By Bob Driehaus
The Cincinnati Enquirer
Greater Cincinnati's 10-year economic expansion has created a shortage of bricklayers and other skilled subcontractors for home building in the wake of a huge demand for new homes.
''Right now, everybody is busy. If you're not busy, then something is wrong,'' said Dan May, vice president of Ireland May Ltd. ''For somebody like a bricklayer, it's best to schedule them as soon as you're digging the hole.''
The shortage is worst among framers, bricklayers and concrete masons, according to a new survey by the Home Builders Association of Northern Kentucky. That's causing home building to slow.
''Contract to completion is taking a longer period of time,'' said Dan Dressman, executive vice president of the home builders group.

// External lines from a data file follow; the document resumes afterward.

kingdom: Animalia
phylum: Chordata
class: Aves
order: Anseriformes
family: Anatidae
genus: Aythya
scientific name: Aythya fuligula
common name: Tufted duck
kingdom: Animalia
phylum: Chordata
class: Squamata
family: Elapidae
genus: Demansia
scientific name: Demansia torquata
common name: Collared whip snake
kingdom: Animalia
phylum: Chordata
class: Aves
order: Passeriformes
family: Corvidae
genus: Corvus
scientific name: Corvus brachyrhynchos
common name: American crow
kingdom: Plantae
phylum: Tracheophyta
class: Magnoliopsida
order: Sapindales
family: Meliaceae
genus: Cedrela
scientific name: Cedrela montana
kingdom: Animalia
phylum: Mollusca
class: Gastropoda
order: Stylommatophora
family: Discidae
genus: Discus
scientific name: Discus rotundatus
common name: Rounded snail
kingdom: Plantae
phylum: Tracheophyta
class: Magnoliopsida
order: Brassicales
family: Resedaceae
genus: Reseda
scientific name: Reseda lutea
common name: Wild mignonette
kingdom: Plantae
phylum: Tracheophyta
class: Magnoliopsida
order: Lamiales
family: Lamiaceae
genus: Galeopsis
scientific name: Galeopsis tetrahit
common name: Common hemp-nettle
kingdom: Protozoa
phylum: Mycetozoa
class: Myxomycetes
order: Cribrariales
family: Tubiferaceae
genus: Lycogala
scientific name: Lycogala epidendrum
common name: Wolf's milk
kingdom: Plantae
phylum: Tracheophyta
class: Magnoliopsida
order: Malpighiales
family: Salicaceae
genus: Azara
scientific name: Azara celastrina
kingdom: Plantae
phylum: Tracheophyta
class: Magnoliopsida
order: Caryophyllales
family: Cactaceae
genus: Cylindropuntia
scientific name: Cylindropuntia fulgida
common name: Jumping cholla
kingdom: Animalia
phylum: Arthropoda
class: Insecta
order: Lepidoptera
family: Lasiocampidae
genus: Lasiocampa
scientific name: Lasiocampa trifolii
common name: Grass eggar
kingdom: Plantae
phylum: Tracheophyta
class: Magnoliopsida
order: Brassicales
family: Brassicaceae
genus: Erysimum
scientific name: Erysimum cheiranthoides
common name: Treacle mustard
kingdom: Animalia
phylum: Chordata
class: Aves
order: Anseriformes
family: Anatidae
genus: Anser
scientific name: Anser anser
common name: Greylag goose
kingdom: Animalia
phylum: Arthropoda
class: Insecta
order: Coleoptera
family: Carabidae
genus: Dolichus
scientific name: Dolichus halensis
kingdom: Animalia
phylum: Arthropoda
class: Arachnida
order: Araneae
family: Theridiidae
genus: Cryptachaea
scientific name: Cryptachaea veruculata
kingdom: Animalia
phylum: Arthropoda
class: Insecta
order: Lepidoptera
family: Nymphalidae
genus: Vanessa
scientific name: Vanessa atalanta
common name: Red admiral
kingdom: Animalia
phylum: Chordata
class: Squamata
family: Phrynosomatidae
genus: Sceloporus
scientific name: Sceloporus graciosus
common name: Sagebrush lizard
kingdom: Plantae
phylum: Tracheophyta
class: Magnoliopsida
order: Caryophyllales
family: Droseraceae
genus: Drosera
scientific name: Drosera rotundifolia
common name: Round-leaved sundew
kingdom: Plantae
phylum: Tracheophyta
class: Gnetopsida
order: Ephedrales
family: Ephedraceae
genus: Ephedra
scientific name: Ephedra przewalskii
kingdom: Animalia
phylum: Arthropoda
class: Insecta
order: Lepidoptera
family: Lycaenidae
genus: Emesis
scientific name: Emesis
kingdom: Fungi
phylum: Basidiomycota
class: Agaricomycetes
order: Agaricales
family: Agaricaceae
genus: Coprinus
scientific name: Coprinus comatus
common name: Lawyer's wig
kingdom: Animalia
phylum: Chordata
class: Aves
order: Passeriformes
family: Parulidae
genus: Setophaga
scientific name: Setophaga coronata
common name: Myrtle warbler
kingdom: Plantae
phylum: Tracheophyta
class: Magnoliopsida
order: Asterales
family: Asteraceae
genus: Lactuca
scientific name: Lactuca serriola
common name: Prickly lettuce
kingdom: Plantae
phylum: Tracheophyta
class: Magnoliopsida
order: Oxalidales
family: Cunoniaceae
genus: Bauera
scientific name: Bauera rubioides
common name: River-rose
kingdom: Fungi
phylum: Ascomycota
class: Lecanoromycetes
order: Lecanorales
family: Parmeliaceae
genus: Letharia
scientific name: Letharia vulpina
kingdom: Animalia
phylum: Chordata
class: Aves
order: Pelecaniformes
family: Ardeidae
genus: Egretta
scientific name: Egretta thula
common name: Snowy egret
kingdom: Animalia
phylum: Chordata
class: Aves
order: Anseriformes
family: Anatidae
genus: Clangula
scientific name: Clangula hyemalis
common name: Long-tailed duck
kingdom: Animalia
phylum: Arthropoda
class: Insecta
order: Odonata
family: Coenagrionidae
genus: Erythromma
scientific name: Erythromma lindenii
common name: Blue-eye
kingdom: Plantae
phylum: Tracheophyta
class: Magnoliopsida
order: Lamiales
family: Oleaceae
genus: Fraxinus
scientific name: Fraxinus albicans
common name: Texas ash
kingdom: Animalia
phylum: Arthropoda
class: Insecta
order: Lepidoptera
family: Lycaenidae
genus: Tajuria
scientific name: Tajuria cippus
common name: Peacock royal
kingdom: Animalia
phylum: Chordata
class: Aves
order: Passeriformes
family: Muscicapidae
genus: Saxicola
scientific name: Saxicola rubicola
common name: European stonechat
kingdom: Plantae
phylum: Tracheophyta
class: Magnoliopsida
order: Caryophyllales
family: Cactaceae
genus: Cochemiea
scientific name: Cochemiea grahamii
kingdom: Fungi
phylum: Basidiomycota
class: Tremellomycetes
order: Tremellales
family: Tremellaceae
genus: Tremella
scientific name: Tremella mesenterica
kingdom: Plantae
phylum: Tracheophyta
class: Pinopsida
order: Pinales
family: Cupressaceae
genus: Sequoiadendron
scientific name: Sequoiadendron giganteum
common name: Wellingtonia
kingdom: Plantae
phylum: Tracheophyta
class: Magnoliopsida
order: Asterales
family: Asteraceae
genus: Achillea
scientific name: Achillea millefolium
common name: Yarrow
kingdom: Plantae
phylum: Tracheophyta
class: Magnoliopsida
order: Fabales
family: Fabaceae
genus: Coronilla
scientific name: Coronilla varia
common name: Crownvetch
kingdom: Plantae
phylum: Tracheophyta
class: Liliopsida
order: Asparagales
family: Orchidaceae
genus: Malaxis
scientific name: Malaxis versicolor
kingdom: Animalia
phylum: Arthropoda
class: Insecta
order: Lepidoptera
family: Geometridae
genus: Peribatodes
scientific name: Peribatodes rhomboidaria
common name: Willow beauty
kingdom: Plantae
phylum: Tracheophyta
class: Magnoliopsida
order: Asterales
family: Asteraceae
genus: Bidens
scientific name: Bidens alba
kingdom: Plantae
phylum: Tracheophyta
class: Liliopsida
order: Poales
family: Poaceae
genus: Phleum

Housing starts were down 17 percent through August compared to a year ago, according to the Home Builders Association of Greater Cincinnati. Demand is still high, however, considering 1999 was a record year for the industry.
''The biggest reason (for the labor shortage) is that things have been so good for so long, and I'm certainly not complaining. '' May said.
Ireland May builds six to eight homes a year priced at $600,000 and higher. It hires bricklayers six to eight weeks before the job is set to begin. The company rehires the same crews repeatedly to help ensure quality and consistency.
'' We've been fortunate in that we work with some really gifted people,'' May said.
Not every builder has been as fortunate. Tardiness and absenteeism were critical problems cited by 44 percent of the survey's respondents.
Every respondent listed unskilled labor as a critical problem on job sites.
W. Parker Cowgill, president of Park Homes in Milford, said his sub-contractors have had trouble finding workers.
But Cowgill, whose company builds four to eight homes a year priced higher than $500,000, said he maintains quality through exhaustive planning.
''I think if you get started early enough you can find people. It's really a matter of scheduling people and getting them lined up,'' Cowgill said. His Park Homes is ready to lay a foundation on a home. He scheduled a framer for the job two months ago.
He has enough work lined up to keep busy for a year, he said.
''It's a general trend we're seeing in all the trades across the country,'' Dressman said. ''It's a good problems, I guess, because it's an indication of just how well the economy is going.''
To combat the labor shortage, the Home Builders Association of Northern Kentucky is encouraging more participation in its Evening Trades Program, a four-year apprenticeship program for the carpentry, electricity, and heating and cooling trades.
About 200 students are signed up for twice-weekly evening classes this fall at vocational centers. Graduates are all but guaranteed a job when they're finished.
''We have most of the builders calling us wanting to know if we have people waiting for them,'' Dressman said. ''You can make a good living in these trades today.'
The Home Builders Association of Greater Cincinnati works with Great Oaks Institute of Technology and Career Development to train more crafts people.